Personal information
- Full name: Sandro Akhrikovich Tsveiba
- Date of birth: 5 September 1993 (age 32)
- Place of birth: Kyiv, Ukraine
- Height: 1.83 m (6 ft 0 in)
- Positions: Midfielder; centre-back;

Youth career
- 1998–1999: Dynamo Moscow
- 1999–2000: Spartak Moscow
- 2000–2013: Lokomotiv Moscow

Senior career*
- Years: Team / Apps / (Gls)
- 2013: Rus Saint Petersburg / 20 / (4)
- 2014: SKA-Energiya Khabarovsk / 3 / (0)
- 2014–2015: Újpest / 2 / (0)
- 2015: Osijek / 1 / (0)
- 2016: Aktobe / 28 / (1)
- 2017: Krylia Sovetov Samara / 0 / (0)
- 2017–2018: Dynamo St. Petersburg / 31 / (2)
- 2018–2019: Fakel Voronezh / 33 / (2)
- 2019: AFC Eskilstuna / 12 / (0)
- 2020: Isloch Minsk Raion / 17 / (0)

International career
- 2010: Russia U17 / 6 / (0)
- 2014: Russia U21 / 5 / (1)

= Sandro Tsveiba =

Footballer (born 1993)

Sandro Akhrikovich Tsveiba (Сандро Ахрикович Цвейба; Сандро Аҳрик-иҧа Цәеиба; born 5 September 1993) is a former professional footballer who played as a midfielder or centre-back. Born in Ukraine, he represented Russia internationally at youth levels. He is a son of former international Akhrik Tsveiba.

==Career==
Tsveiba spent 13 seasons in the youth ranks of FC Lokomotiv Moscow, amassing 59 matches and 5 goals between 2011 and 2013 for the "double"/youth team. Not breaking into the club's first team, he left the club and made his debut in the third-tier Russian Second Division for Rus Saint Petersburg on 15 July 2013 in a game against Spartak Kostroma. After half a season there, he moved again, to the second-tier SKA-Energiya Khabarovsk, playing only three matches in the season.

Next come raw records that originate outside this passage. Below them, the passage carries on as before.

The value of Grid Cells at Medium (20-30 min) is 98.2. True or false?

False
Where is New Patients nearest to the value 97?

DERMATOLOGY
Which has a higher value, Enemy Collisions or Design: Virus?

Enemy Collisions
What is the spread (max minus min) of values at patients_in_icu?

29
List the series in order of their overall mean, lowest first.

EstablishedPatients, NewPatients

In the summer of 2014, he moved abroad, to the Hungarian side Újpest FC. Despite making the first-team squad in 22 league matches, he only entered the game twice, for a total of seven minutes in play. his only full match for Újpest was in a cup game against FC Ajka, where he made an assist.

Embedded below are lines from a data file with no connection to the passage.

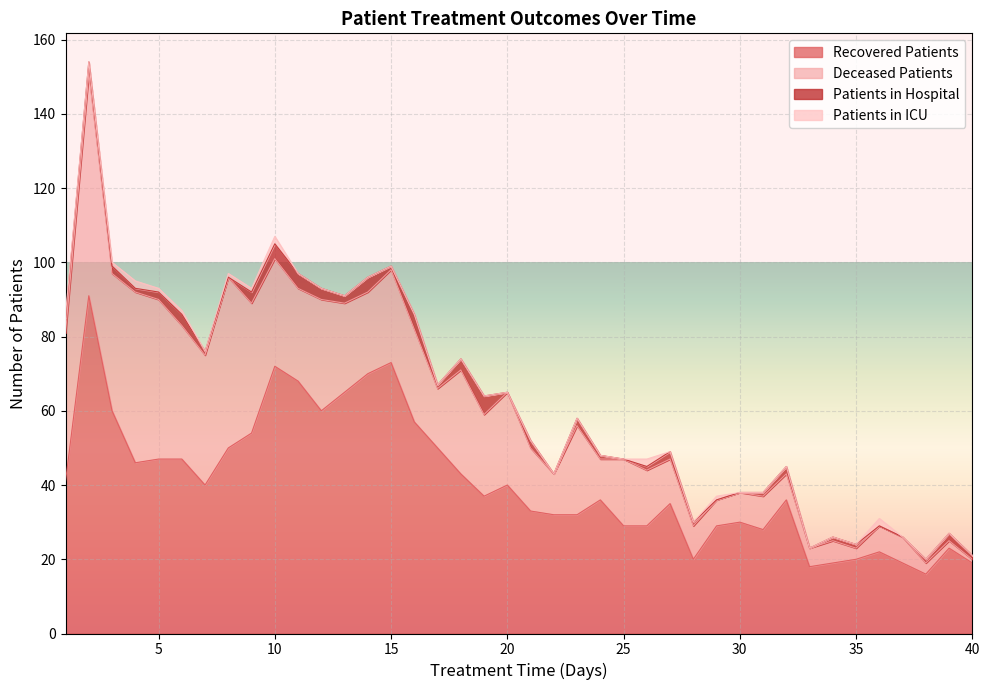

Reading left to right, transcribe all the data shown in this chart.

recovered_patients: 1=41	2=91	3=60	4=46	5=47	6=47	7=40	8=50	9=54	10=72	11=68	12=60	13=65	14=70	15=73	16=57	17=50	18=43	19=37	20=40	21=33	22=32	23=32	24=36	25=29	26=29	27=35	28=20	29=29	30=30	31=28	32=36	33=18	34=19	35=20	36=22	37=19	38=16	39=23	40=19
deceased_patients: 1=40	2=60	3=37	4=46	5=43	6=36	7=35	8=46	9=35	10=29	11=25	12=30	13=24	14=22	15=25	16=25	17=16	18=28	19=22	20=25	21=17	22=11	23=24	24=11	25=18	26=15	27=12	28=9	29=7	30=8	31=9	32=7	33=5	34=6	35=3	36=7	37=7	38=3	39=2	40=1
patients_in_hospital: 1=4	2=3	3=2	4=1	5=2	6=3	7=1	8=0	9=3	10=4	11=4	12=3	13=2	14=4	15=1	16=4	17=1	18=3	19=5	20=0	21=2	22=0	23=2	24=1	25=0	26=1	27=2	28=1	29=0	30=0	31=1	32=2	33=0	34=1	35=1	36=0	37=0	38=1	39=2	40=1
patients_in_icu: 1=1	2=0	3=1	4=2	5=1	6=1	7=0	8=1	9=1	10=2	11=0	12=0	13=0	14=0	15=0	16=0	17=0	18=0	19=0	20=0	21=0	22=0	23=0	24=0	25=0	26=2	27=0	28=0	29=1	30=0	31=0	32=0	33=0	34=0	35=0	36=2	37=0	38=0	39=0	40=0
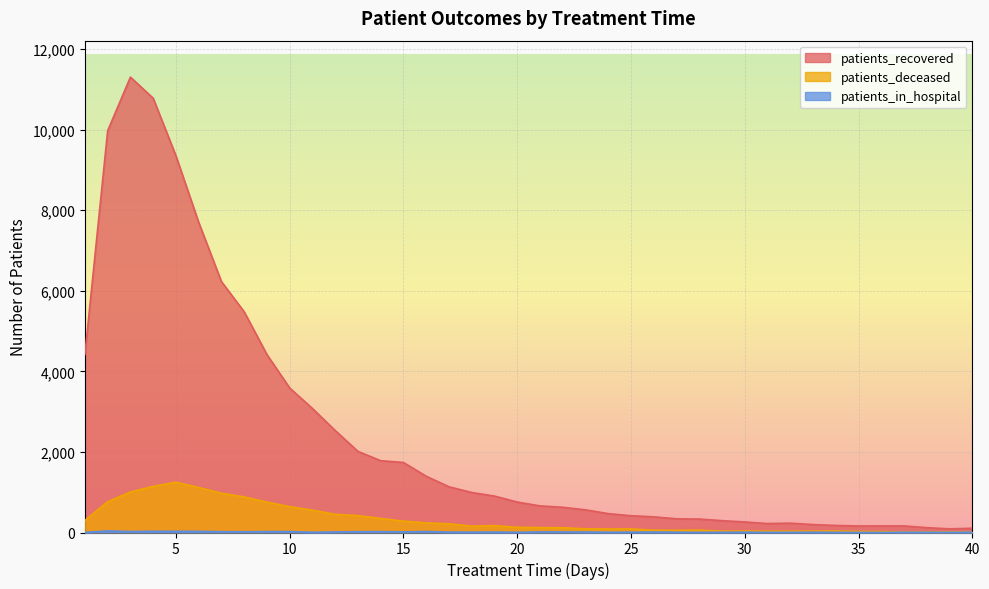

In patients_in_hospital, how many points are lower than both neighbors (excluding endpoints)?

11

In the summer of 2015, he moved abroad again, signing for the Croatian side NK Osijek.

On 17 February 2017, he signed with Russian Premier League club Krylia Sovetov Samara. On 24 June 2017, he signed with Dynamo Saint Petersburg.

On 19 July 2019, he signed with Swedish club AFC Eskilstuna until the end of 2019.